Humanidade plena

Deus é bom e é bonito – dizia uma criança -, mas é pouco “fotogénico”. De facto, nós adultos “pintamo-lo” tão mal!
E fazemos outro tanto a respeito das suas “cópias” mais fiéis, que são os Santos. Herdámos certas concepções de santidade desfocadas e que a tornam pouco simpática e apetecível.
Nada simpática, por exemplo, a santidade entendida como um privilégio reservado a superdotados, a heróis, campeões, fora do alcance das “classes médias” da Igreja. Esses gigantes sabem coisas que outros ignoram, concebem ideias que outros não alcançam, praticam façanhas que mais ninguém consegue praticar.
Não é simpática a santidade que parece exigir pessoas retraídas, tristes, embiocadas. Quando se tinha uma visão negativa do corpo e se fazia do pecado a medula óssea do cristianismo, a santidade andava associada a mortificações terríveis, orações infinitas. Era preciso andar tenso como um arco, fugir de todo o prazer, de toda a alegria.
Perante semelhantes ideias, explica-se a ironia duma canção americana: “Viver com os santos do céu/ é uma glória/. Viver com os da terra/, isso é outra história”.
Francisco de Sales chamava “traidores da humanidade” a estes santarões. Não se deviam canonizar estes “santos”, mas as pessoas que vivem com eles.
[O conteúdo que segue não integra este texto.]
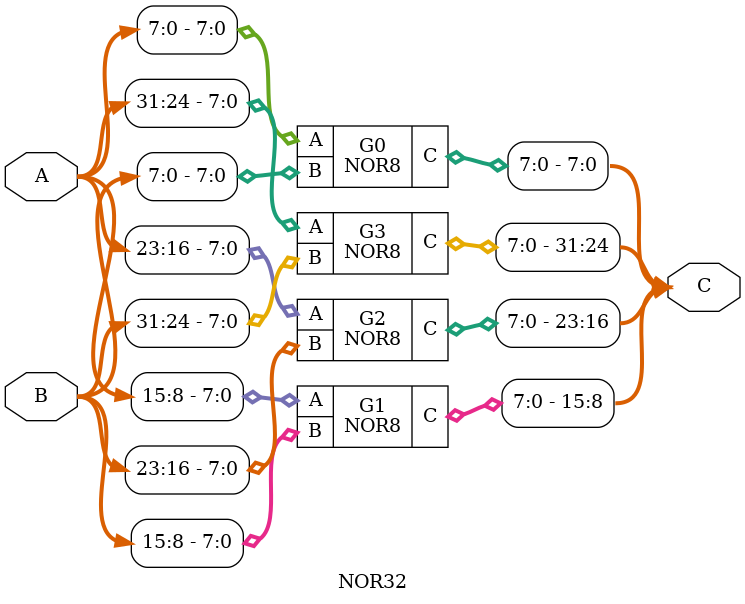
<source format=v>
`timescale 1ns / 1ps

module AND8(C, A, B);
    input [31:0] A;
    input [31:0] B;
    output [31:0] C;

    and G0 (C[0], A[0], B[0]);
    and G1 (C[1], A[1], B[1]);
    and G2 (C[2], A[2], B[2]);
    and G3 (C[3], A[3], B[3]);
    and G4 (C[4], A[4], B[4]);
    and G5 (C[5], A[5], B[5]);
    and G6 (C[6], A[6], B[6]);
    and G7 (C[7], A[7], B[7]);
endmodule

module AND32(C, A, B);
    input [31:0] A;
    input [31:0] B;
    output [31:0] C;

    AND8 G0 (C[7:0],   A[7:0],   B[7:0]);
    AND8 G1 (C[15:8],  A[15:8],  B[15:8]);
    AND8 G2 (C[23:16], A[23:16], B[23:16]);
    AND8 G3 (C[31:24], A[31:24], B[31:24]);
endmodule

module OR8(C, A, B);
    input [7:0] A;
    input [7:0] B;
    output [7:0] C;

    or G0 (C[0], A[0], B[0]);
    or G1 (C[1], A[1], B[1]);
    or G2 (C[2], A[2], B[2]);
    or G3 (C[3], A[3], B[3]);
    or G4 (C[4], A[4], B[4]);
    or G5 (C[5], A[5], B[5]);
    or G6 (C[6], A[6], B[6]);
    or G7 (C[7], A[7], B[7]);
endmodule

module OR32(C, A, B);
    input [31:0] A;
    input [31:0] B;
    output [31:0] C;

    OR8 G0 (C[7:0],   A[7:0],   B[7:0]);
    OR8 G1 (C[15:8],  A[15:8],  B[15:8]);
    OR8 G2 (C[23:16], A[23:16], B[23:16]);
    OR8 G3 (C[31:24], A[31:24], B[31:24]);

endmodule

module NOT8(C, A);
    input [7:0] A;
    output [7:0] C;

    not G0 (C[0], A[0]);
    not G1 (C[1], A[1]);
    not G2 (C[2], A[2]);
    not G3 (C[3], A[3]);
    not G4 (C[4], A[4]);
    not G5 (C[5], A[5]);
    not G6 (C[6], A[6]);
    not G7 (C[7], A[7]);
endmodule

module NOT32(C, A);
    input [31:0] A;
    output [31:0] C;

    NOT8 G0 (C[7:0],   A[7:0]);
    NOT8 G1 (C[15:8],  A[15:8]);
    NOT8 G2 (C[23:16], A[23:16]);
    NOT8 G3 (C[31:24], A[31:24]);
endmodule

module XOR8(C, A, B);
    input [7:0] A;
    input [7:0] B;
    output [7:0] C;

    xor G0 (C[0], A[0], B[0]);
    xor G1 (C[1], A[1], B[1]);
    xor G2 (C[2], A[2], B[2]);
    xor G3 (C[3], A[3], B[3]);
    xor G4 (C[4], A[4], B[4]);
    xor G5 (C[5], A[5], B[5]);
    xor G6 (C[6], A[6], B[6]);
    xor G7 (C[7], A[7], B[7]);
endmodule

module XOR32(C, A, B);
    input [31:0] A;
    input [31:0] B;
    output [31:0] C;

    XOR8 G0 (C[7:0],   A[7:0],   B[7:0]);
    XOR8 G1 (C[15:8],  A[15:8],  B[15:8]);
    XOR8 G2 (C[23:16], A[23:16], B[23:16]);
    XOR8 G3 (C[31:24], A[31:24], B[31:24]);
endmodule

module NOR8(C, A, B);
    input [7:0] A;
    input [7:0] B;
    output [7:0] C;

    nor (C[0], A[0], B[0]);
    nor (C[1], A[1], B[1]);
    nor (C[2], A[2], B[2]);
    nor (C[3], A[3], B[3]);
    nor (C[4], A[4], B[4]);
    nor (C[5], A[5], B[5]);
    nor (C[6], A[6], B[6]);
    nor (C[7], A[7], B[7]);
endmodule

module NOR32(C, A, B);
    input [31:0] A;
    input [31:0] B;
    output [31:0] C;

    NOR8 G0 (C[7:0],   A[7:0],   B[7:0]);
    NOR8 G1 (C[15:8],  A[15:8],  B[15:8]);
    NOR8 G2 (C[23:16], A[23:16], B[23:16]);
    NOR8 G3 (C[31:24], A[31:24], B[31:24]);
endmodule

</source>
Miguel Ângelo embirrava com os homens que, dia e noite, querem ter a espinha sempre esticada, direita como um fio de prumo. E cito ainda o filósofo Brás Pascal que, apesar de rigoroso, declarava: “Quem anjo se faz, besta se torna”.
Por isso, rejeitamos, naturalmente, certos quadros ou imagens de Santos, antigos ou modernos, de olhos perdidos e cabeça torta, ou envoltos em roupagens infindas: essas virgens lisas como tábuas, esse varões duros como raízes, não parecem homens e mulheres, autênticos, realizados e felizes.
Ora a santidade é a humanidade plena. O pico da humanidade.
Perguntava Paulo VI a um grupo de jovens: “Que teria aquele jovem Mestre da Galileia para cativar assim os que iam atrás de ele?” E respondia: “O encanto, o poder de fascinação da sua humanidade plena”. A irradiação de uma personalidade electrizante.
Se Jesus se tivesse apresentado aos seus contemporáneos como um ser estranho, raro, sempre sério, não teria atraído nem cativado ninguém. No evangelho não se encontram maneiras raras, estranhas, de seguir Jesus. Maneiras radicais, mas não raras. As pessoas seguiam Jesus como alguém que lhes matava a sede de felicidade. “À medida que alguém se aproxima de Cristo, Homem perfeito, fica mais humano” – escreveu o Concílio Vaticano II. A santidade revela o que há de melhor no ser humano: a sua fome de beleza, de verdade, de amor, de liberdade, de justiça.
Tem-se confundido muitas vezes a perfeição de uma escultura e a perfeição dum ser humano. A primeira é a matéria inerte modelada à força de martelos e de goivas; na segunda, o ser vivo atinge uma beleza moral que é uma aguarela de fraquezas e virtudes. O santo não é um ser perfeito, mas unicamente um ser humano que amou acima de tudo, em nome de Jesus. A sua história é tecida de altos e baixos, como a nossa. O rapé que Pio X tomava – cuidando, isso sim, de não manchar a sua batina branca – fizeram arrepelar o cabelo a muito boa gente, mas não lhe terão custado uns degraus mais abaixo no Paraíso. Aí está: Deus não nos fez estátuas gregas, mas filhos através dos quais pode amar, à redea solta, esta sofredora humanidade.